Text-to-Speech (TTS) and Voice Conversion (VC) models have exhibited remarkable performance in generating realistic and natural audio. However, their dark side, audio deepfake poses a significant threat to both society and individuals. Existing countermeasures largely focus on determining the genuineness of speech based on complete original audio recordings, which however often contain private content. This oversight may refrain deepfake detection from many applications, particularly in scenarios involving sensitive information like business secrets. In this paper, we propose SafeEar, a novel framework that aims to detect deepfake audios without relying on accessing the speech content within.
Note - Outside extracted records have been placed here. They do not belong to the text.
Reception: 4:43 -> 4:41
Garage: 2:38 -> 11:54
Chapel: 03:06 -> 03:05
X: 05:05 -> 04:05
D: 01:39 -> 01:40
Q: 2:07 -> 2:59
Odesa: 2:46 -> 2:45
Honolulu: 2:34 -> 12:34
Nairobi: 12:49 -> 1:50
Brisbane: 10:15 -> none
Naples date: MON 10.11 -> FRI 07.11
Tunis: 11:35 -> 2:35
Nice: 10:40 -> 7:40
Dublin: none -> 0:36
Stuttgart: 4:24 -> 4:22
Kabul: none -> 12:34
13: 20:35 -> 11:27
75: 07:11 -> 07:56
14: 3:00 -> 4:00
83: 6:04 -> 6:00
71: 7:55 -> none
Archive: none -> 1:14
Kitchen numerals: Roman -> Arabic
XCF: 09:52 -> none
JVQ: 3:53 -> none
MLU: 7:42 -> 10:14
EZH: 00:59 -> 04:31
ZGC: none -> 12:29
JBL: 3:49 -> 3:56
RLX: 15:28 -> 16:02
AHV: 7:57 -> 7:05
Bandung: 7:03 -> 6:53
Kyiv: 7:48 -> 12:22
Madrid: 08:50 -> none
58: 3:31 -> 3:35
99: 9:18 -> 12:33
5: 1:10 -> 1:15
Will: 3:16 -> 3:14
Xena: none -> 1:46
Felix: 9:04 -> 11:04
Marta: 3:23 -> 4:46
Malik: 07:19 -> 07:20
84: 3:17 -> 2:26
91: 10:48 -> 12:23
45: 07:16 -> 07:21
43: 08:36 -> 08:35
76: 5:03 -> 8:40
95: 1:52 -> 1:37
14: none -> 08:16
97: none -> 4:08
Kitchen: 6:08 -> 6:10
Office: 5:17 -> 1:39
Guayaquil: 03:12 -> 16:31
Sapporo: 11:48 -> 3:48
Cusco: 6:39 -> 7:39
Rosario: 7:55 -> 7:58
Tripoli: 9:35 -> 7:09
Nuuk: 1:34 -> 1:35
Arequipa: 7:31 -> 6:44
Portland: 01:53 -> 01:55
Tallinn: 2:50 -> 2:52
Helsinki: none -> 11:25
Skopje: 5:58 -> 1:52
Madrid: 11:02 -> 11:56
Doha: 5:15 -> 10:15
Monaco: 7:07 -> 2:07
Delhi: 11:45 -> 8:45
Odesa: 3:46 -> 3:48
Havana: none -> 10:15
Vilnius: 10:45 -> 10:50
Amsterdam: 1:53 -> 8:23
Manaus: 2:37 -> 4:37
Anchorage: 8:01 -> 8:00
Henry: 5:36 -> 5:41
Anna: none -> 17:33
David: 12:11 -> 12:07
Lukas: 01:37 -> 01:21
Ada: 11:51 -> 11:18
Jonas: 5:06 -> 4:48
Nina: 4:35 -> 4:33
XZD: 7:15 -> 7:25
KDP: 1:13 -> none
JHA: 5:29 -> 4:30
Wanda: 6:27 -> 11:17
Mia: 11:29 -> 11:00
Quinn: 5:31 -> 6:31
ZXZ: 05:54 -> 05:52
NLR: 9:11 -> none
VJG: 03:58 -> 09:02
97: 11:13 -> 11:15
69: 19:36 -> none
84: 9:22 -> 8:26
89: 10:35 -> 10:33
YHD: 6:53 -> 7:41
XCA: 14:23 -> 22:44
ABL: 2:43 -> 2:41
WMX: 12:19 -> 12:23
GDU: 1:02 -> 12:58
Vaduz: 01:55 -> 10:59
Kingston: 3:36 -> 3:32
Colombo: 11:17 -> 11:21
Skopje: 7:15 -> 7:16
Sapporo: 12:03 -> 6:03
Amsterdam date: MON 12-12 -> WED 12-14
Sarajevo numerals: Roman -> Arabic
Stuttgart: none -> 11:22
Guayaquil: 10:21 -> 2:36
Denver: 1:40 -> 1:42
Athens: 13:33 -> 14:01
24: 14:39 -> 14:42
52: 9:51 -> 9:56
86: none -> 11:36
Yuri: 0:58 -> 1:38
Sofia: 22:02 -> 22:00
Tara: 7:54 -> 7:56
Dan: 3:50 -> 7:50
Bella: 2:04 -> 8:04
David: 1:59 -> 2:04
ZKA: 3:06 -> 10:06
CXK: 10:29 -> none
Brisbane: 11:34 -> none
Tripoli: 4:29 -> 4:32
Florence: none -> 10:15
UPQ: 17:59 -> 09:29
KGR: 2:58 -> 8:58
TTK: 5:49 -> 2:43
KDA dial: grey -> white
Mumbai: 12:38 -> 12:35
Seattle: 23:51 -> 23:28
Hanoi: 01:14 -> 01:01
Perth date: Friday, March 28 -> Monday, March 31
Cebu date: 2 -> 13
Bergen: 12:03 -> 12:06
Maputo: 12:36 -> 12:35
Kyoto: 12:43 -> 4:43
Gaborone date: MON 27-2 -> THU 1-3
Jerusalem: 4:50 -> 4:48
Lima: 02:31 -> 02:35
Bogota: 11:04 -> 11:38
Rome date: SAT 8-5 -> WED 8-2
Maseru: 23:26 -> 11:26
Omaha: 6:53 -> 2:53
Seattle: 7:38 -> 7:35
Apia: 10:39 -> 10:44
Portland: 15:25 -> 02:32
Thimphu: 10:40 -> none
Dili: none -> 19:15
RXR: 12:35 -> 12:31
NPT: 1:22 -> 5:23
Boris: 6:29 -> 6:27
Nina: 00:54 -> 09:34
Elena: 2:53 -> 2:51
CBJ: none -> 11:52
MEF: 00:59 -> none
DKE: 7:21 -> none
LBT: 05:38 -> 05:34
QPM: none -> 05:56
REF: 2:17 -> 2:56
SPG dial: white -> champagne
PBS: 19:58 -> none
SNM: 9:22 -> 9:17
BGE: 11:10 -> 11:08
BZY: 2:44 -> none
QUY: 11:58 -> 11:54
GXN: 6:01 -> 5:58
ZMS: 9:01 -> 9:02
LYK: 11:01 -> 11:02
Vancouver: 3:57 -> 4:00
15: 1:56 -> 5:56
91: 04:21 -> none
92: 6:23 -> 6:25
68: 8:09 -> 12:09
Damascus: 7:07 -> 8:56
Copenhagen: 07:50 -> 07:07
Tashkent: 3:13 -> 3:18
Our key idea is to devise a neural audio codec into a novel decoupling model that well separates the semantic and acoustic information from audio samples, and only use the acoustic information (e.g., prosody and timbre) for deepfake detection. In this way, no semantic content will be exposed to the detector. To overcome the challenge of identifying diverse deepfake audio without semantic clues, we enhance our deepfake detector with real-world codec augmentation. Extensive experiments conducted on four benchmark datasets demonstrate SafeEar's effectiveness in detecting various deepfake techniques with an equal error rate (EER) down to 2.02%. Simultaneously, it shields five-language speech content from being deciphered by both machine and human auditory analysis, demonstrated by word error rates (WERs) all above 93.93% and our user study. Furthermore, our benchmark constructed for anti-deepfake and anti-content recovery evaluation helps provide a basis for future research in the realms of audio privacy preservation and deepfake detection.

查看原文

微信好友朋友圈 QQ好友复制链接

本刊更多论文

SafeEar：内容隐私保护音频深度伪造检测

文本到语音（TTS）和语音转换（VC）模型在生成逼真自然的音频方面表现出了卓越的性能。然而，它们的阴暗面--音频深度伪造对社会和个人都构成了重大威胁。现有的应对措施主要集中在根据完整的原始音频录音来确定语音的原始性，但这些录音往往包含私人内容。这种疏忽可能会导致深度伪造检测无法广泛应用，尤其是在涉及商业机密等敏感信息的场景中。在本文中，我们提出了 SafeEar，这是一个新颖的框架，旨在检测深度伪音频，而无需依赖访问其中的语音内容。我们的主要想法是将神经音频编解码器设计成一个高级解耦模型，该模型能很好地分离音频样本中的语义和声学信息，并仅使用声学信息（如前奏和音色）进行深度伪听检测。这样，就不会有语义内容暴露给检测器。为了克服在没有语义线索的情况下识别各种深度伪造音频的挑战，我们使用真实世界编解码器增强技术来增强我们的深度伪造检测器。在四个基准数据集上进行的广泛实验证明，SafeEar 能有效检测各种深度伪造技术，等效错误率（EER）低至 2.02%。同时，它还能保护五种语言的语音内容不被机器和人类听觉分析破译，词错误率（WER）均高于 93.93%，我们的用户研究也证明了这一点。此外，我们为反深度伪造和反内容恢复评估而构建的基准有助于为音频隐私保护和深度伪造检测领域的未来研究提供基础。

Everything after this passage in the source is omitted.